# Problem set:
1. Answer these questions about the TinyML audio tutorial:
(a) Which two tools does the tutorial name for training and deploying the audio scene classifier?
(b) What term does the tutorial give for the number of times sound is measured in one second?
(c) What range of values does the tutorial give for the signed 16-bit integers used in 16-bit sound?
2. Write the next part of the TinyML audio tutorial, picking up after its last sentence.

Learn TinyML using Wio Terminal and Arduino IDE #2 Audio Scene Recognition and Mobile Notifications
Updated on Feb 28th, 2024
It’s the second article of TinyML tutorials series and today I’ll teach you how to train and deploy an audio scene classifier with Wio Terminal and Edge Impulse. For more details and video tutorial, watch the corresponding video!
First some background about audio signal processing. If you want to jump straight to action, by all means, skip to the next section! Or not – I thought I already knew about sound processing, but while making this article I found out quite a few new things myself.
Sound processing for ML
Sound is an a vibration that propagates (or travels) as an acoustic wave, through a transmission medium such as a gas, liquid or solid.
The source of sound pushes the surrounding medium molecules, they push the molecules next to them and so on and so forth. When they reach other object it also vibrates slightly – we use that principle in microphone. The microphone membrane gets pushed inward by the medium molecules and then back to its original position.
That generates alternating current in the circuit, where voltage is proportional to sound amplitude – the louder the sound, the more it pushes membrane, thus generating higher voltage. We then read this voltage with analog-to-digital converter and record at equal intervals – the number of times we take measurement of sound in one second is called a sampling rate, for example 8000 Hz sampling rate is taking measurement 8000 times per second. Sampling rate obviously matters a lot for quality of the sound – if we sample too slow we might miss important bits and pieces. The numbers used for recording sound digitally also matter – the larger range of a number used, the more “nuances” we can preserve from the original sound. That is called audio bit depth – you might have heard terms like 8-bit sound and 16 bit sound. Well, it is exactly what is says on the tin – for 8-bit sound an unsigned 8-bit integers are used, which has range from 0 to 255. For 16-bit sound a signed 16-bit integers are used, so that’s -32 768 to 32 767. Alright, so in the end we have a string of numbers, with larger numbers corresponding to loud parts of the sound and we can visualize it like this.

Absolute pixel coordinate data
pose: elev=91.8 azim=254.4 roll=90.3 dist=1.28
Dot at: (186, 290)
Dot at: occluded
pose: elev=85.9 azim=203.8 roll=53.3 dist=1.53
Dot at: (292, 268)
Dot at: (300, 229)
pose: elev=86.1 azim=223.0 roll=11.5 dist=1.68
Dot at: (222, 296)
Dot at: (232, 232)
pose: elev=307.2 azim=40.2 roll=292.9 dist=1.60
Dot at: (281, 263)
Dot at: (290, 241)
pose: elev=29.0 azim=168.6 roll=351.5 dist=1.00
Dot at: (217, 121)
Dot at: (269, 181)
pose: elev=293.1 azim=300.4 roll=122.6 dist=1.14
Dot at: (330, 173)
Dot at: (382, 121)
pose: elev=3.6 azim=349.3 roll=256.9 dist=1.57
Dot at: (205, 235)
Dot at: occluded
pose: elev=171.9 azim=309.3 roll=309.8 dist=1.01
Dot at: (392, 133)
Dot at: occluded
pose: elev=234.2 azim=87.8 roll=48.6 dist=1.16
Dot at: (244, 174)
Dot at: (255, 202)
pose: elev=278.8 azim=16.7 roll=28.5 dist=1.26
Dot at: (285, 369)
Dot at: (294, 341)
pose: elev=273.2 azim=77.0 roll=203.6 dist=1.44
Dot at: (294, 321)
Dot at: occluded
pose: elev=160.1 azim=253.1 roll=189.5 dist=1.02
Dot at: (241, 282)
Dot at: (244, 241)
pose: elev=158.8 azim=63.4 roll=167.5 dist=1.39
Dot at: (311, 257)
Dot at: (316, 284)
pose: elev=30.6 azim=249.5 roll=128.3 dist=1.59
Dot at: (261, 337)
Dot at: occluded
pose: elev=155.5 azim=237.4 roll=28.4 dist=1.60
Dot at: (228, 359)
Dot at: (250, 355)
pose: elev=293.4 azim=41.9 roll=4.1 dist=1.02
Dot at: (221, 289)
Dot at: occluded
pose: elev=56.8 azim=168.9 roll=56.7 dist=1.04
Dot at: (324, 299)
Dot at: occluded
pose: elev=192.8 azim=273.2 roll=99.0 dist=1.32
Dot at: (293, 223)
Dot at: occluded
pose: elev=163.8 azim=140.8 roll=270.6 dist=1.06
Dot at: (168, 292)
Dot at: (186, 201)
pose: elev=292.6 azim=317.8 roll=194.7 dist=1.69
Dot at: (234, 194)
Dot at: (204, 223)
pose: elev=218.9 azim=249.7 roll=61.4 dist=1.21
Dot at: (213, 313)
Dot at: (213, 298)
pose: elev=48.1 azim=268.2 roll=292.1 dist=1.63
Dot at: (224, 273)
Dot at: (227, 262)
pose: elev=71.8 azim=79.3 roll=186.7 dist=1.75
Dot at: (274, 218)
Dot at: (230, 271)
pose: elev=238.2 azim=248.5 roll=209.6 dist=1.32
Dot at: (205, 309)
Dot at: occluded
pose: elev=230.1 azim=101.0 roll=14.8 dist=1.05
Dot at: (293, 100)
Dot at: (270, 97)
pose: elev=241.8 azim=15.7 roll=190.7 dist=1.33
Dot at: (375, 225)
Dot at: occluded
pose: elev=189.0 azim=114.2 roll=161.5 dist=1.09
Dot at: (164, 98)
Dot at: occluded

# Results for each task:
1.
(a) Wio Terminal and Edge Impulse.
(b) The sampling rate.
(c) -32 768 to 32 767.

2.
We can’t do much with this raw sound representation though – yes, we can cut and paste the parts or make it quilter or louder, but for analyzing the sound, it is, well, too raw. Here is where Fourier transform, Mel scale, spectrograms and cepstrum coefficients come in. There is a lot of materials on the Internet about Fourier transform, personally I really like this article from betterexplained.com and a video from 3Blue1Gray – check them out to find more about FFT. For purpose of this article, we’ll define Fourier transform as a mathematical transform, that that allows us to decompose a signal into it’s individual frequencies and the frequency’s amplitude.
Or as it was put in betterexplained article – given the smoothie, it outputs the recipe. That is how our sound looks like after applying Fourier transform – the higher bars correspond to larger amplitude frequencies.
That’s great! Now we can do more interesting things with audio signal – for example eliminate the least important frequencies to compress the audio file or remove the noise or maybe the sound of voice, etc. But it is still not good enough for audio and speech recognition – by doing Fourier transform we loose all the time domain information, which is not good for non-periodic signals, such as human speech. We are smart cookies though and just take Fourier transform multiple times on the signal sample, essentially slicing it and then stitching the data from multiple Fourier transforms back together in form of spectrogram.
Here x-axis is the time, y-axis is frequency and the amplitude of a frequency is expressed through a color, brighter colors correspond to larger amplitude.
Very well! Can we do sound recognition now? No! Yes! Maybe!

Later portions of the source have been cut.